■ Work request ■
Copy the source text in each of the following records line for line, keeping every character unchanged.

■ Exercise materials ■
____
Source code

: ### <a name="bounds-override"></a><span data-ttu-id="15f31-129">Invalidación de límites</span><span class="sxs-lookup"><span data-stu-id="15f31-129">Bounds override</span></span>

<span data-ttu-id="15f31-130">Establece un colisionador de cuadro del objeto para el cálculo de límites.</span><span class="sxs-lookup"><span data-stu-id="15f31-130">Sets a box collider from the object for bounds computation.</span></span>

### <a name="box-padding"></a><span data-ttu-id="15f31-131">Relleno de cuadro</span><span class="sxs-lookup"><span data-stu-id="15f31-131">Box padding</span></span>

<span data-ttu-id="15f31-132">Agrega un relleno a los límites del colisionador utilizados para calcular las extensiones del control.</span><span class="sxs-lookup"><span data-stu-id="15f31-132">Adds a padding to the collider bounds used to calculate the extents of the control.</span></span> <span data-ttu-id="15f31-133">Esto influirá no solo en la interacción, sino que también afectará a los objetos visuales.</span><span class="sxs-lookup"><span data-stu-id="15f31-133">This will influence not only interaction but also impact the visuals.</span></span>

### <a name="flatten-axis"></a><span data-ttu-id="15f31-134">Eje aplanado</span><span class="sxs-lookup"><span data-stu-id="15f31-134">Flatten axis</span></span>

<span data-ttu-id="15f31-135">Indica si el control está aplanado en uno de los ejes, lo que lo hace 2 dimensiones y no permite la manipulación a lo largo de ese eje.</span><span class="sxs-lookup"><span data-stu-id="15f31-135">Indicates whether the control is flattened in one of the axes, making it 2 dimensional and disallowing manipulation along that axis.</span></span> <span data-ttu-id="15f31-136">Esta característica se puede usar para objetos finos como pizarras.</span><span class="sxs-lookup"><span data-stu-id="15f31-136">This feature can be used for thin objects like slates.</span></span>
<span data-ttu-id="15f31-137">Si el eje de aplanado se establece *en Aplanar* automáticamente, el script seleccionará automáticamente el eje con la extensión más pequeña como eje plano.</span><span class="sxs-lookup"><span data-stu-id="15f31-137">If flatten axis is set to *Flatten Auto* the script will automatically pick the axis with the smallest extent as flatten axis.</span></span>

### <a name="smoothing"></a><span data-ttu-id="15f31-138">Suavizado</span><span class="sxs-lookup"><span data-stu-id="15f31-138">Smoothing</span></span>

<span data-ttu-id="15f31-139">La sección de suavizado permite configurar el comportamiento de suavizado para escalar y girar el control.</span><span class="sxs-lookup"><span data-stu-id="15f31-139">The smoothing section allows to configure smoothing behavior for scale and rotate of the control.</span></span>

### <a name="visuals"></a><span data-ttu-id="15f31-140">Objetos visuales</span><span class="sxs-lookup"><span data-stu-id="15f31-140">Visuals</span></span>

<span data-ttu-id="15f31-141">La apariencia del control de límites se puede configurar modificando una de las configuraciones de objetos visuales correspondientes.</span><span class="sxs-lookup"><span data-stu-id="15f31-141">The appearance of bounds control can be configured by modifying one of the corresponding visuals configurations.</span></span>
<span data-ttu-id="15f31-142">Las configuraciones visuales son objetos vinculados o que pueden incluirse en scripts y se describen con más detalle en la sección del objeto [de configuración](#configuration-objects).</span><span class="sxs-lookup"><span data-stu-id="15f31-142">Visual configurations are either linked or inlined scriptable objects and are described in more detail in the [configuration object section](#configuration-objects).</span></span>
____
■ Solution ■
Source code

: ### <a name="bounds-override"></a><span data-ttu-id="15f31-129">Invalidación de límites</span><span class="sxs-lookup"><span data-stu-id="15f31-129">Bounds override</span></span>

<span data-ttu-id="15f31-130">Establece un colisionador de cuadro del objeto para el cálculo de límites.</span><span class="sxs-lookup"><span data-stu-id="15f31-130">Sets a box collider from the object for bounds computation.</span></span>

### <a name="box-padding"></a><span data-ttu-id="15f31-131">Relleno de cuadro</span><span class="sxs-lookup"><span data-stu-id="15f31-131">Box padding</span></span>

<span data-ttu-id="15f31-132">Agrega un relleno a los límites del colisionador utilizados para calcular las extensiones del control.</span><span class="sxs-lookup"><span data-stu-id="15f31-132">Adds a padding to the collider bounds used to calculate the extents of the control.</span></span> <span data-ttu-id="15f31-133">Esto influirá no solo en la interacción, sino que también afectará a los objetos visuales.</span><span class="sxs-lookup"><span data-stu-id="15f31-133">This will influence not only interaction but also impact the visuals.</span></span>

### <a name="flatten-axis"></a><span data-ttu-id="15f31-134">Eje aplanado</span><span class="sxs-lookup"><span data-stu-id="15f31-134">Flatten axis</span></span>

<span data-ttu-id="15f31-135">Indica si el control está aplanado en uno de los ejes, lo que lo hace 2 dimensiones y no permite la manipulación a lo largo de ese eje.</span><span class="sxs-lookup"><span data-stu-id="15f31-135">Indicates whether the control is flattened in one of the axes, making it 2 dimensional and disallowing manipulation along that axis.</span></span> <span data-ttu-id="15f31-136">Esta característica se puede usar para objetos finos como pizarras.</span><span class="sxs-lookup"><span data-stu-id="15f31-136">This feature can be used for thin objects like slates.</span></span>
<span data-ttu-id="15f31-137">Si el eje de aplanado se establece *en Aplanar* automáticamente, el script seleccionará automáticamente el eje con la extensión más pequeña como eje plano.</span><span class="sxs-lookup"><span data-stu-id="15f31-137">If flatten axis is set to *Flatten Auto* the script will automatically pick the axis with the smallest extent as flatten axis.</span></span>

### <a name="smoothing"></a><span data-ttu-id="15f31-138">Suavizado</span><span class="sxs-lookup"><span data-stu-id="15f31-138">Smoothing</span></span>

<span data-ttu-id="15f31-139">La sección de suavizado permite configurar el comportamiento de suavizado para escalar y girar el control.</span><span class="sxs-lookup"><span data-stu-id="15f31-139">The smoothing section allows to configure smoothing behavior for scale and rotate of the control.</span></span>

### <a name="visuals"></a><span data-ttu-id="15f31-140">Objetos visuales</span><span class="sxs-lookup"><span data-stu-id="15f31-140">Visuals</span></span>

<span data-ttu-id="15f31-141">La apariencia del control de límites se puede configurar modificando una de las configuraciones de objetos visuales correspondientes.</span><span class="sxs-lookup"><span data-stu-id="15f31-141">The appearance of bounds control can be configured by modifying one of the corresponding visuals configurations.</span></span>
<span data-ttu-id="15f31-142">Las configuraciones visuales son objetos vinculados o que pueden incluirse en scripts y se describen con más detalle en la sección del objeto [de configuración](#configuration-objects).</span><span class="sxs-lookup"><span data-stu-id="15f31-142">Visual configurations are either linked or inlined scriptable objects and are described in more detail in the [configuration object section](#configuration-objects).</span></span>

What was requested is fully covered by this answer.